Segment descriptors represent the structure of nested arrays. For each segment, it stores the length and the starting index in the flat data array.

Instances

Show USegd

Basic operations

nullU :: UA e => UArr e -> Bool

Test whether the given array is empty

emptyU :: UA e => UArr e

Yield an empty array

singletonU :: UA e => e -> UArr e

Yield a singleton array

consU :: UA e => e -> UArr e -> UArr e

Prepend an element to an array

unitsU :: Int -> UArr ()

Basic operations on unboxed arrays -----------------------------------

Yield an array of units

replicateU :: UA e => Int -> e -> UArr e

Yield an array where all elements contain the same value

(!:) :: UA e => UArr e -> Int -> e

Array indexing

(+:+) :: UA e => UArr e -> UArr e -> UArr e

Concatenate two arrays

indexedU :: UA e => UArr e -> UArr (Int :*: e)

EXERCISE TASKS:
a - Rewrite the paragraph of the array documentation that begins "Segment descriptors represent" as a short bulleted list, keeping its main facts.
b - Carry on the array documentation from its last line, keeping its style of a signature followed by a one-line description.
The listing comes from a different source than the array documentation.

LISTED ENTRIES:
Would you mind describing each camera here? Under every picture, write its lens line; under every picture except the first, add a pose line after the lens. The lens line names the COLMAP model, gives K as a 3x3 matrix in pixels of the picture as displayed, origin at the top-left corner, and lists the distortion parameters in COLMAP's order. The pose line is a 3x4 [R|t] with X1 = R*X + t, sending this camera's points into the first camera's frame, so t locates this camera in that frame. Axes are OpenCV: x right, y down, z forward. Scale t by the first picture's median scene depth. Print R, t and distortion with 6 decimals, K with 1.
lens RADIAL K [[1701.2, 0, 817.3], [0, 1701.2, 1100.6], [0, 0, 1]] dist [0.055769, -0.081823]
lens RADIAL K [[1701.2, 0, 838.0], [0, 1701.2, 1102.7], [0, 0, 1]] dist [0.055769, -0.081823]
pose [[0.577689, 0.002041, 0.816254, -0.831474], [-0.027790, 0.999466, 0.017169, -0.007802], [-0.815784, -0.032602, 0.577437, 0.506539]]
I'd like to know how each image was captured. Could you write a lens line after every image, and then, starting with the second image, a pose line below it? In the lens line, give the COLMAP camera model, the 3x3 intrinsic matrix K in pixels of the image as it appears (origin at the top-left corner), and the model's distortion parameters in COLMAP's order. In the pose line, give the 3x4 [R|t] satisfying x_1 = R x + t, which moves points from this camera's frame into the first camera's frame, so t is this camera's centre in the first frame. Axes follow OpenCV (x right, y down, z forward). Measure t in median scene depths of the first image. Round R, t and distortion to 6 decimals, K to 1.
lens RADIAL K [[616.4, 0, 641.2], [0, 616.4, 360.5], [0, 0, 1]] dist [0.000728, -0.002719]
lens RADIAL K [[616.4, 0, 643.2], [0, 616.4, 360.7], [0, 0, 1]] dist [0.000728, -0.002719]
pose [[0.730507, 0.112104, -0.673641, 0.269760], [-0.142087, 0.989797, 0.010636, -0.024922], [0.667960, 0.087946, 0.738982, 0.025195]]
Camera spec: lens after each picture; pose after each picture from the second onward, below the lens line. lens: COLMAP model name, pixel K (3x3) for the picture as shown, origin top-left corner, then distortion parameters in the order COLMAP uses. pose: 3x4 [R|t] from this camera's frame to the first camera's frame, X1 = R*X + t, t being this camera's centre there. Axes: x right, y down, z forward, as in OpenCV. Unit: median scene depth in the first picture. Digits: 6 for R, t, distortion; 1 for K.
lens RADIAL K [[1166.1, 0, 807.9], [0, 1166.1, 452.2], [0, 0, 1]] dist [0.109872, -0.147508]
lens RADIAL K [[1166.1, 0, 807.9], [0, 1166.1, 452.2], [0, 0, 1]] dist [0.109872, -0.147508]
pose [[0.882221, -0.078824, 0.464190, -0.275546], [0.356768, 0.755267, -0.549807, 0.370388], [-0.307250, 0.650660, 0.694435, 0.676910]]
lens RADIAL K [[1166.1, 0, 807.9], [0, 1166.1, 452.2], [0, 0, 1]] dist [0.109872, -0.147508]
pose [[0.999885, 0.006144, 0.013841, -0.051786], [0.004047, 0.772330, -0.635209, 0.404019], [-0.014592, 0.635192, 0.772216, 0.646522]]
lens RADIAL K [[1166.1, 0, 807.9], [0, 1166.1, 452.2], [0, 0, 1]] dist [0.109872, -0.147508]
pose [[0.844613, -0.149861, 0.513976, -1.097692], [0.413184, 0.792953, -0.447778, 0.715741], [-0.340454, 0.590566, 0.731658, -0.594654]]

RESULTS FOR EACH TASK:
a -
- Segment descriptors represent the structure of nested arrays.
- For each segment, they store its length.
- For each segment, they also store its starting index in the flat data array.

b -
Indexing ---------

Associate each element of the array with its index

repeatU :: UA e => Int -> UArr e -> UArr e

Repeat an array n times

Subarrays

extractU :: UA a => UArr a -> Int -> Int -> UArr a

tailU :: UA e => UArr e -> UArr e

Yield the tail of an array

takeU :: UA e => Int -> UArr e -> UArr e

Extract a prefix of an array

dropU :: UA e => Int -> UArr e -> UArr e

Extract a suffix of an array

splitAtU :: UA e => Int -> UArr e -> (UArr e, UArr e)

Split an array into two halves at the given index

Permutations

permuteU :: UA e => UArr e -> UArr Int -> UArr e

Standard permutation

mbpermuteU :: (UA e, UA d) => (e -> d) -> UArr e -> UArr Int -> UArr d

bpermuteU :: UA e => UArr e -> UArr Int -> UArr e

Back permutation operation (ie, the permutation vector determines for each position in the result array its origin in the input array)

WARNING: DO NOT rewrite this as unstreamU . bpermuteUS es . streamU because GHC won't be able to figure out its strictness.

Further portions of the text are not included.